Это было в марте 1881 года. Мне было пять лет. Едва ли я тогда умел читать. Следовательно, дальнейшее воспоминание, связанное с этим, относится к более позднему времени, лежа на животе, я разглядываю „Всемирную иллюстрацию“ и натыкаюсь на картину допроса обвиняемых по делу 1 марта в особом присутствии Сената. Иллюстратор постарался придать лицам обвиняемых наиболее жесткое, даже злое выражение. Я читаю отчет о процессе, мучительно стараясь понять его, но не могу понять. Коля говорит, что это потому, что я маленький, но и сам от объяснения уклоняется. К матери я не иду за объяснением, потому что Коля — моя высшая инстанция.
С тех пор загадка этого убийства всегда мучительно влекла меня к себе.

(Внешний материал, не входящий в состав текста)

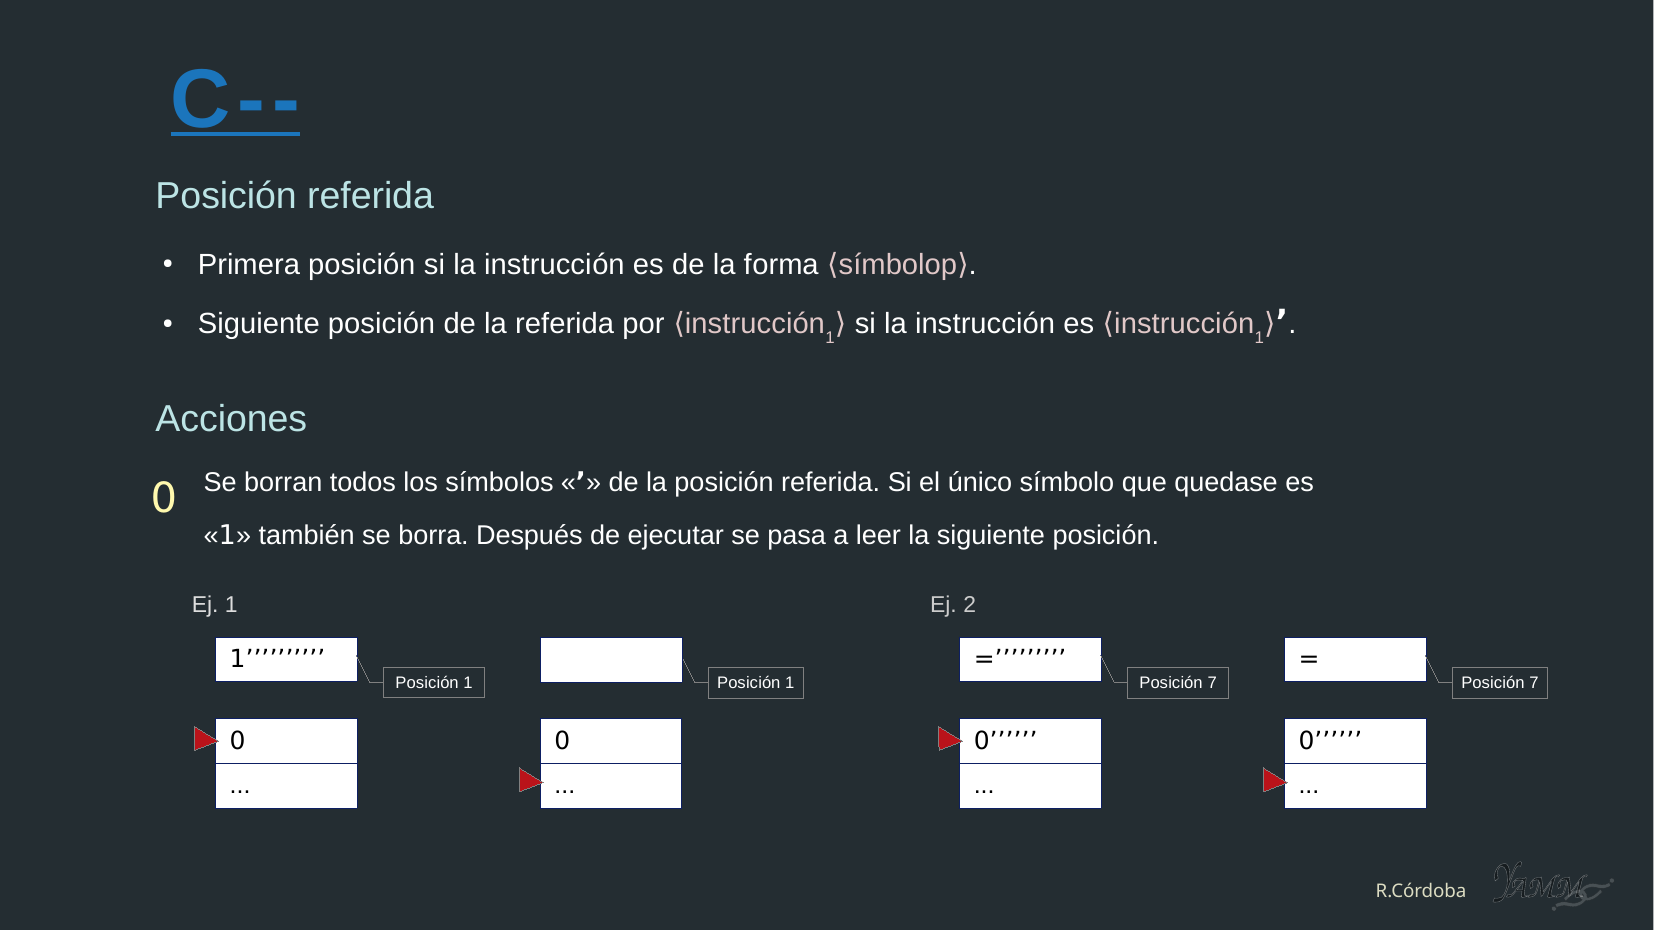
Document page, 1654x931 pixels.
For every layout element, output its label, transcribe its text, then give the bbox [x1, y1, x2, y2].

Отец служил директором Вельской прогимназии, помещавшейся на самом краю города, у Смоленской большой дороги, vis-?-vis с Петропавловским кладбищем. Мы занимали большую казенную квартиру в 7 комнат в первом этаже здания. Отец насадил большой сад на пустыре, принадлежавшем прогимназии. За садом начиналось поле, за полем верстах в 11/2–2 — леса или болота. Уездный городок Белый еще и теперь большая глушь, а в то время и подавно. Виндавской дороги тогда еще не было, и до ближайшей железнодорожной станции (ст. Ярцево Александровской — Моск. — Бел. — Балт. ж. д.) было 120 верст, до губернского города Смоленска — 140. Я считаю, что на долю мою выпало большое счастье провести детство в такой глуши среди почти нетронутой природы и среди людей, на которых мало оседала копоть больших городов. Вспоминая свое привольное детство, я думаю о городе Белом как о сущем рае. Но вся его прелесть открылась несколько позже, когда с годами получилась известная свобода передвижения в окрестных лесах. В дошкольном же возрасте кругозор, естественно, был неширок. У меня не сохранилось сплошного и вполне ясного воспоминания об этом времени. Помню только отдельные события, которые произвели сильное впечатление и потому не изгладились из памяти. К числу таких событий относится первое приключение, едва не стоившее мне жизни. Гуляя на кладбище с братьями и сестрой в сопровождении няни, я упал в сажалку (яму для разведения рыбы. — Ред. ) и сразу с головой погрузился в воду. К счастью, меня заметил один мальчик, гимназист 4-го класса, который, бросившись в яму, быстро извлек меня из воды. Плачущего, меня отнесли домой к испугавшейся матери. У мамы была, по-видимому, выработана на такие случаи строго принципиальная метода: меня тотчас же раздели, уложили в кровать, натерли горячим прованским маслом и дали касторки. Благодаря всем этим мерам со мною ничего не случилось, но охота тонуть была искоренена раз навсегда.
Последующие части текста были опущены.